Galadi Temporal range: Oligocene - Miocene

Scientific classification
- Kingdom: Animalia
- Phylum: Chordata
- Class: Mammalia
- Infraclass: Marsupialia
- Order: Peramelemorphia
- Genus: †Galadi Travouillon et al., 2010
- Species: G. speciosus Travouillon et al., 2010 (type); G. adversus Travouillon et al., 2013; G. amplus Travouillon et al., 2013; G. grandis Travouillon et al., 2013;

= Galadi =

Extinct genus of marsupials

Galadi is an extinct genus of predatory bandicoot from Oligo-Miocene deposits of Riversleigh, northwestern Queensland, Australia.
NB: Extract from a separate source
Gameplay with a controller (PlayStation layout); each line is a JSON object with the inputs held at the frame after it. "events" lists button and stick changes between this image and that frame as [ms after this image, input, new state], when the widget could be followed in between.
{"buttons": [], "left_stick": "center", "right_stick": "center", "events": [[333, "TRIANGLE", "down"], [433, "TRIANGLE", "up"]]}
It was first named by K.J. Travouillon, Y. Gurovich, R.M.D. Beck and J. Muirhead in 2010 and the type species is Galadi speciosus; additional three species, G. adversus, G. amplus and G. grandis, were described in 2013. The genus is represented by three well-preserved skulls and several isolated maxillae and dentaries. Its body mass would have been close to two pounds, making it relatively large for its family. The combination of body size, robustness and short, stout skull indicates that Galadi would have been able to take relatively large prey for its size, though the morphology of its molars indicates it may have been omnivorous.